Kerri K. Greenidge’s spirited biography [is] an ardent and mostly approving account of Trotter’s life that nevertheless conveys the more vexing elements of his personality. . . . Black Radical opens up a rich seam of inquiry that persists to this day, about the tug-of-war between reformers and radicals, and whether victories that seem purely symbolic at first can ripple out into real-world effects later on.

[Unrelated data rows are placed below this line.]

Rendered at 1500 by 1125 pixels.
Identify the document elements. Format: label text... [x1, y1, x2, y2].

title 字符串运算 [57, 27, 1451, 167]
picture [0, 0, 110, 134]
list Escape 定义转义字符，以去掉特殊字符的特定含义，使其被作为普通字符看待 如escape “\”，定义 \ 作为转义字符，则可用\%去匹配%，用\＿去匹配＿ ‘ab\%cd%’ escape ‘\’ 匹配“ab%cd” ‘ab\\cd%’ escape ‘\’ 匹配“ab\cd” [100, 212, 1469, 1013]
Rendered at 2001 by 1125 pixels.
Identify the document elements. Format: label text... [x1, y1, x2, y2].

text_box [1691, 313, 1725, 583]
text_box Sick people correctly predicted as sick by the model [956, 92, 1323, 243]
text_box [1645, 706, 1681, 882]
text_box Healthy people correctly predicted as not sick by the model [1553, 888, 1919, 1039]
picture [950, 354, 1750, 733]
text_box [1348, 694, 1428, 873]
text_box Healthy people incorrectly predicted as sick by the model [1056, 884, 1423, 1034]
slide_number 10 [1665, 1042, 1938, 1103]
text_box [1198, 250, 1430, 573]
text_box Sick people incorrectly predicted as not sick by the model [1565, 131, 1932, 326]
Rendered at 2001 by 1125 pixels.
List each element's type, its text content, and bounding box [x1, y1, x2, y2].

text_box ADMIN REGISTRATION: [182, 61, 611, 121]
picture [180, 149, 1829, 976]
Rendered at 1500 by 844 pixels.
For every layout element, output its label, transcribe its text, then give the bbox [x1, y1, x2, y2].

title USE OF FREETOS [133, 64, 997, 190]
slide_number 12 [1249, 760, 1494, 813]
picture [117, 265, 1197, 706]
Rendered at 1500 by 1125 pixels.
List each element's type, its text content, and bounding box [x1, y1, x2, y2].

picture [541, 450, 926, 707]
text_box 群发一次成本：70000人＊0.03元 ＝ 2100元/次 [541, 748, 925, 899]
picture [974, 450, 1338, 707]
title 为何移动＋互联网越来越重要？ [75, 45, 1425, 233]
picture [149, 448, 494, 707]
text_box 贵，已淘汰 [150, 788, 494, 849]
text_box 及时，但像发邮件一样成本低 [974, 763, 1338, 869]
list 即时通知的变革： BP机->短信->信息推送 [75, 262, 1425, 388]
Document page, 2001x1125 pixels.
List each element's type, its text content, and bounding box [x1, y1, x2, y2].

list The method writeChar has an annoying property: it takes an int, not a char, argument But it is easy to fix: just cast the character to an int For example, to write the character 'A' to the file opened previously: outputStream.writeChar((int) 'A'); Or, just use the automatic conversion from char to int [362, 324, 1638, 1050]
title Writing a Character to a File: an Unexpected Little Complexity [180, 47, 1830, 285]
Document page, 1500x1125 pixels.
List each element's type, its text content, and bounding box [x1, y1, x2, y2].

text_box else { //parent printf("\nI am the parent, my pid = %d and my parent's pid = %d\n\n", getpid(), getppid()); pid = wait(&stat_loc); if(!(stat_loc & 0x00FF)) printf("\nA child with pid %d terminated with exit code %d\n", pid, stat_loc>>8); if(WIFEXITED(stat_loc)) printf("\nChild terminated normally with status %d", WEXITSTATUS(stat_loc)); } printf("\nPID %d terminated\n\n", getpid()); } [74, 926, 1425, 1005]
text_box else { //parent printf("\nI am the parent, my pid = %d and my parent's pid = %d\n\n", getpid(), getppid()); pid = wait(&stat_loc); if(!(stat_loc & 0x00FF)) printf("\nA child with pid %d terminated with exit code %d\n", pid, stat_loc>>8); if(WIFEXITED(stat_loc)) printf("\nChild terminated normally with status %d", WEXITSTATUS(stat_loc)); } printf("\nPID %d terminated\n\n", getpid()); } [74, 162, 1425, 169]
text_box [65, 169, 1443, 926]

— Jennifer Szalai, New York Times
[Trotter’s] legacy presents a challenge to those who seek change today: is compromise a necessary evil of any social movement, or is it the original sin of collective action? Greenidge argues that [his] protests, dismissed by many people at the time as publicity-seeking stunts, are Trotter’s real legacy. . . .One of the most satisfying accomplishments of Black Radical is the way that Greenidge situates Trotter’s biography in the broader story of liberal New England. Boston, Greenidge reminds her readers, incubated the politics of Malcolm X and of the Reverend Martin Luther King, Jr., not to mention the writers Pauline Hopkins and Dorothy West.
— Casey Cep, The New Yorker
An absorbing biography that offers a fresh perspective on African American history.
— Kirkus Review
In this engagingly written biography, historian Kerri Greenidge has penned a volume that provides a penetrating view of William Monroe Trotter’s radical thought and remarkable life. Black Radical incisively explores Trotter’s thirty years of editing and publishing the Guardian and brilliantly traces his influence on the emergence of “radical black consciousness at the turn of the twentieth century.” Moreover, this volume provides a detailed and compelling portrait of African American life in Boston; accessible to all readers, Greenidge’s new book is a valuable addition to the literature.
— Henry Louis Gates, Jr., Alphonse Fletcher University Professor, Harvard University
Kerri Greenidge has created the rare book where the actual writing is as exquisite as the stunning research. Black Radical offers a lush layered story and a blueprint for liberation.
— Kiese Laymon, author of Heavy: An American Memoir
William Monroe Trotter was not only present at the creation of the modern civil rights movement, Kerri Greenidge’s welcome biography establishes that by his visionary militancy and selfless financial support Trotter merits reconsideration as progenitor of the movement. A major addition to the literature.
— David Levering Lewis, Pulitzer prize-winning author of W. E. B. DuBois, Volumes 1 & 2
This engaging account of the life of William Monroe Trotter reclaims the vital work of an unsung activist and the complex reality of the long civil rights movement. Black Radical reminds us that the historic fight against racial violence and injustice was as Northern as it was Southern, as renegade as it was reformist. An important book and a rich chronicle of the past with urgent lessons for today.